• Your goal:
Your answer should be one number: the count of lines in these entries that hold the word "CIRCLE".
_ _ _
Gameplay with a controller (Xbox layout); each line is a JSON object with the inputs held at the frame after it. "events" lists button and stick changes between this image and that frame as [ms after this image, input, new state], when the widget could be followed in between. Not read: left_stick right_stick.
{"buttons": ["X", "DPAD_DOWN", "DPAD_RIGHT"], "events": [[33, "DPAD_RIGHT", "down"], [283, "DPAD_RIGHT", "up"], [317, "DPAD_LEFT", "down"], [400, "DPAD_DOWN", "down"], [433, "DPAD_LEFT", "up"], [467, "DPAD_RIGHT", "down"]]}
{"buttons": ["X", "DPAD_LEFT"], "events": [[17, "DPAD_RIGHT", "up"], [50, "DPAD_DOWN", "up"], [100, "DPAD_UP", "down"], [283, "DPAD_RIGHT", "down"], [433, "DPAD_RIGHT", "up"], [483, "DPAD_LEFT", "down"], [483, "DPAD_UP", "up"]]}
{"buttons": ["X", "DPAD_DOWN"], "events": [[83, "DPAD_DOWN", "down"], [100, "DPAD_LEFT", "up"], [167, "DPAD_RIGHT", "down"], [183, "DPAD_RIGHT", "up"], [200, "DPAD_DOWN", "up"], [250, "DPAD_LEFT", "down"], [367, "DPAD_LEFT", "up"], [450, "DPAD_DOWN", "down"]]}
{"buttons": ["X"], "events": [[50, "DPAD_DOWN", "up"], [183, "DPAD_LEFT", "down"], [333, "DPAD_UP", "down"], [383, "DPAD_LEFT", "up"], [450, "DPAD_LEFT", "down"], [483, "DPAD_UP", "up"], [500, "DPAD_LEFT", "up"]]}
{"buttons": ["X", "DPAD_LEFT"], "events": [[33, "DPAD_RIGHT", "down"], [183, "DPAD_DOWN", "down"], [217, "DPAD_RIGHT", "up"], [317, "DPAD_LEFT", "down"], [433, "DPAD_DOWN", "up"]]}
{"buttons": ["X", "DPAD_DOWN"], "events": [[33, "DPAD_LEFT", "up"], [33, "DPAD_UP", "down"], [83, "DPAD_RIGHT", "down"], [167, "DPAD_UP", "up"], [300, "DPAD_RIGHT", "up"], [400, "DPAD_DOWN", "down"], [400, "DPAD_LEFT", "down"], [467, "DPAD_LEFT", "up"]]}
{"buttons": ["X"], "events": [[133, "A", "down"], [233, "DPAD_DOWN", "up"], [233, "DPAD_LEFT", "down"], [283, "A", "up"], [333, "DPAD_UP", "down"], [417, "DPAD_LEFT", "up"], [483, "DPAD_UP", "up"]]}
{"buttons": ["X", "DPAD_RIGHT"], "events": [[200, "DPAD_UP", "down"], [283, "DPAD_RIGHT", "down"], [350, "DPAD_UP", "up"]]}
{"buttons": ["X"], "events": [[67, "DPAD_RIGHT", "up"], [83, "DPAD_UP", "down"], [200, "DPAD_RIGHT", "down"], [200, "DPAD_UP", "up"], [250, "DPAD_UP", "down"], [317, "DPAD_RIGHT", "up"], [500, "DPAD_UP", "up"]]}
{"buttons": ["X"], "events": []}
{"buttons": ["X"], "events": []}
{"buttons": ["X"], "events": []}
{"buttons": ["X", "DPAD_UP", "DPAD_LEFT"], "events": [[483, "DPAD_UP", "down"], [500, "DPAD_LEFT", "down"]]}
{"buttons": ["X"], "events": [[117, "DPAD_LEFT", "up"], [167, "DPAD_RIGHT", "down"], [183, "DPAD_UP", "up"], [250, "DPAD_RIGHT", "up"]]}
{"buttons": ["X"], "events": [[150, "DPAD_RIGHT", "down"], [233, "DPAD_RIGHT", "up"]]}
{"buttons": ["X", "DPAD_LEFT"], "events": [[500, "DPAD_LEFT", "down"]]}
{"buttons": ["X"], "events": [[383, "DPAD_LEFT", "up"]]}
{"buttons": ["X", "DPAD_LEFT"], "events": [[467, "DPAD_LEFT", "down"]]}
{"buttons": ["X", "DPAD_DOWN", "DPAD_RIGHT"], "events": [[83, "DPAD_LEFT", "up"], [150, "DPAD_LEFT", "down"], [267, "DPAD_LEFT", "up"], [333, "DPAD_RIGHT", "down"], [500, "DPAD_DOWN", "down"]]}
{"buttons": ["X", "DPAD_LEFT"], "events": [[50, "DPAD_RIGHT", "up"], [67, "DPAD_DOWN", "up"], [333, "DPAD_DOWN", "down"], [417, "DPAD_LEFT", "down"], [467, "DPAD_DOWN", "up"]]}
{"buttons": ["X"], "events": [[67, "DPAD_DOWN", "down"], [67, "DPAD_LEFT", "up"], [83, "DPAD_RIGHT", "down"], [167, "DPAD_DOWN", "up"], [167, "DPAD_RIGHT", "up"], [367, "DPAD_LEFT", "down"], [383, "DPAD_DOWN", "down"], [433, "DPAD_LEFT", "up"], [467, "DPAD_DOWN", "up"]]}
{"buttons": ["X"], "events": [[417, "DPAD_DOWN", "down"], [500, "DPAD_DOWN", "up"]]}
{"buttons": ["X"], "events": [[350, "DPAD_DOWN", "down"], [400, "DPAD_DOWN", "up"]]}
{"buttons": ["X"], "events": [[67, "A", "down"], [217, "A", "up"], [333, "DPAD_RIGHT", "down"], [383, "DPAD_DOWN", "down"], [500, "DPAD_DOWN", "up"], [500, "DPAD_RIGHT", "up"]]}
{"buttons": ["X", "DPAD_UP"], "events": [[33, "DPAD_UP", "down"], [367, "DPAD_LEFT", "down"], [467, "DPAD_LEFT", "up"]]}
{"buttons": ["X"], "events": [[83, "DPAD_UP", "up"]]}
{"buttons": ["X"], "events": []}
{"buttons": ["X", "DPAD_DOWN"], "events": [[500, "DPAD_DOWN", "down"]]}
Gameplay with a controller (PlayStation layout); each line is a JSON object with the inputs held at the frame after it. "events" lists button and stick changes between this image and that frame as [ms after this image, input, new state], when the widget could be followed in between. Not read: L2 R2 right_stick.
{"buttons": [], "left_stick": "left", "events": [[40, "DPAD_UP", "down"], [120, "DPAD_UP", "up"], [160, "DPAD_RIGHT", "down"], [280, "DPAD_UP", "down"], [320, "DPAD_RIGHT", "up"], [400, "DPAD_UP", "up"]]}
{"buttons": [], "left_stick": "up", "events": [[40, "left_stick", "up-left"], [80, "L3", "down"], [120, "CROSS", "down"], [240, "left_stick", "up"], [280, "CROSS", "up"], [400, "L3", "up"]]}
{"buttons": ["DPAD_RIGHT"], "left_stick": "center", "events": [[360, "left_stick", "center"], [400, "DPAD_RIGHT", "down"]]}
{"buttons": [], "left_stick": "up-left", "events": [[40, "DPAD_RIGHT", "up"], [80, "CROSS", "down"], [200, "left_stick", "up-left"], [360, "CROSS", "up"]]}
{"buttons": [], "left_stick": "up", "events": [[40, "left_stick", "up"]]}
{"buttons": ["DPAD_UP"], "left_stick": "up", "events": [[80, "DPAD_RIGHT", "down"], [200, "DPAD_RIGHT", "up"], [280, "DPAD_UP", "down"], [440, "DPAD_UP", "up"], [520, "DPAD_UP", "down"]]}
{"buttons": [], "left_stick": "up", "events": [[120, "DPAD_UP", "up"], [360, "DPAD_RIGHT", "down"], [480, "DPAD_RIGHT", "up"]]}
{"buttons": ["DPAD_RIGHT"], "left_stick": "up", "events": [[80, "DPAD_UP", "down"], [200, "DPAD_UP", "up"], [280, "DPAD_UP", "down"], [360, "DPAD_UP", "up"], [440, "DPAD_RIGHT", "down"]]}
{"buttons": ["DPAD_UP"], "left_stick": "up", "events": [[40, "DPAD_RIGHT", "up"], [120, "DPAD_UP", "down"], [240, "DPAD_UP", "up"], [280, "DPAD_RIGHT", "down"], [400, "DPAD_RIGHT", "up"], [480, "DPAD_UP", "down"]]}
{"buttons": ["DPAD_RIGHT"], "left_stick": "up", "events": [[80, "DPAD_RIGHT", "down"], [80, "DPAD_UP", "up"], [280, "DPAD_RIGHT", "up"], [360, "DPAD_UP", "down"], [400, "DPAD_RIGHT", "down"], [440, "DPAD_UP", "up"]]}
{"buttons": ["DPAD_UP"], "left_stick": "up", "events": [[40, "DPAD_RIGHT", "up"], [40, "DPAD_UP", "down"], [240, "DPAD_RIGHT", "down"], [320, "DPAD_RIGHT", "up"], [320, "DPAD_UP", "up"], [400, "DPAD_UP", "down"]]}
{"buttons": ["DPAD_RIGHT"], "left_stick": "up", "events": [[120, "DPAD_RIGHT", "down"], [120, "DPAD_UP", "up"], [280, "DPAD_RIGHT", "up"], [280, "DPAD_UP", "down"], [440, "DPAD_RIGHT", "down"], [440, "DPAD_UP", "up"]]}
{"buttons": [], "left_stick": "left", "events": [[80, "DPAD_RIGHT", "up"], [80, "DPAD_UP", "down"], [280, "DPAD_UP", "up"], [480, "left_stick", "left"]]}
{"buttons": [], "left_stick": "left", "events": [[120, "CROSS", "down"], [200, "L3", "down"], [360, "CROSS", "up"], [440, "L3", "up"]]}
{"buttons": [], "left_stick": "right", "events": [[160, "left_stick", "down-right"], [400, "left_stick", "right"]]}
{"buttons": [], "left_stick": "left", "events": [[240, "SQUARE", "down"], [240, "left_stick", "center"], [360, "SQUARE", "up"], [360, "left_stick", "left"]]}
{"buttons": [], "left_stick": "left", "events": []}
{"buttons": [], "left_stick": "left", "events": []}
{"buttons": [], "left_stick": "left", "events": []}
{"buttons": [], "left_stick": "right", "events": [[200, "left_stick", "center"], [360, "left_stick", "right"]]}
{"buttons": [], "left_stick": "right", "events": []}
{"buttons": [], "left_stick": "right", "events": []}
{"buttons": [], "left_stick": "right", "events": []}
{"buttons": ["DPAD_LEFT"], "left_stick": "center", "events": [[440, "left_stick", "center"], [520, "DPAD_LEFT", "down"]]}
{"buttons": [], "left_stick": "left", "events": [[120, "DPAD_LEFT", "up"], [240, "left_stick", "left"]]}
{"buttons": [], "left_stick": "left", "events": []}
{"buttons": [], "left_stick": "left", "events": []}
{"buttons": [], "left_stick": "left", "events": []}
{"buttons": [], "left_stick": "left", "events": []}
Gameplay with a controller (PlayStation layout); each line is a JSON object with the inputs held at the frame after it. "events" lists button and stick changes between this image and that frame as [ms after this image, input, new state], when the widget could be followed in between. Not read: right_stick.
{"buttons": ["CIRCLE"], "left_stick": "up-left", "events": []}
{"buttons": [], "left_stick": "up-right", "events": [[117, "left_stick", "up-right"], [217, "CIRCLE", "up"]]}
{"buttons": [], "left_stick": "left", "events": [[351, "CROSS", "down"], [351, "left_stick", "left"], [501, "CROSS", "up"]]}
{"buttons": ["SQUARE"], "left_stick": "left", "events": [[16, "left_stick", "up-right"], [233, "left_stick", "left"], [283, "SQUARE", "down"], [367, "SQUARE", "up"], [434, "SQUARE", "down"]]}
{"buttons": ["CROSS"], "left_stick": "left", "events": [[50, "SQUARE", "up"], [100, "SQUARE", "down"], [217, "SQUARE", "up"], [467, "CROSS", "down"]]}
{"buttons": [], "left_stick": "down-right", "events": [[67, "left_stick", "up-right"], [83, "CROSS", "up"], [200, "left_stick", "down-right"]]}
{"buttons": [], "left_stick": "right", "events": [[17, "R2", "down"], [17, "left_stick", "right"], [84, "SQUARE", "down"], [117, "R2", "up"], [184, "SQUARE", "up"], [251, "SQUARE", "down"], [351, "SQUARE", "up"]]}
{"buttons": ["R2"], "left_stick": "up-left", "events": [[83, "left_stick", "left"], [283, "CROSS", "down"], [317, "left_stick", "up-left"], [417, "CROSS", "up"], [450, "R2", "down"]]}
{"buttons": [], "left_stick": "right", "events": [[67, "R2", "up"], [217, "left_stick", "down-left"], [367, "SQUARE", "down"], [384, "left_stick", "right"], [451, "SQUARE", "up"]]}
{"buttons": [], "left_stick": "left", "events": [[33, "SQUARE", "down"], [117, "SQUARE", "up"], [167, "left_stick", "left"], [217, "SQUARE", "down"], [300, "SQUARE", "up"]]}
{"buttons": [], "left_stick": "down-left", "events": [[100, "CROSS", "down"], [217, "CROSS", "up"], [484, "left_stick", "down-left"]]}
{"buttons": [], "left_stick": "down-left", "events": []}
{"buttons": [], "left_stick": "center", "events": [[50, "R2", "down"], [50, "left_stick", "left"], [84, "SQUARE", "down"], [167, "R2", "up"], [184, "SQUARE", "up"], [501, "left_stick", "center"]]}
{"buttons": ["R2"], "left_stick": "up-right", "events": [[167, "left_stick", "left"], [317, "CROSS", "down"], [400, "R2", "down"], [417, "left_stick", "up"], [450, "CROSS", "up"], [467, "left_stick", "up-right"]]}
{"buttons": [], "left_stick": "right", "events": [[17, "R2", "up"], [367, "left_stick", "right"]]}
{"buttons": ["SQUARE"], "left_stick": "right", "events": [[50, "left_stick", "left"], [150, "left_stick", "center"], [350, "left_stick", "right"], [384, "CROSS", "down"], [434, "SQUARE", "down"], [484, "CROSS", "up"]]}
_ _ _
• Task answer:
2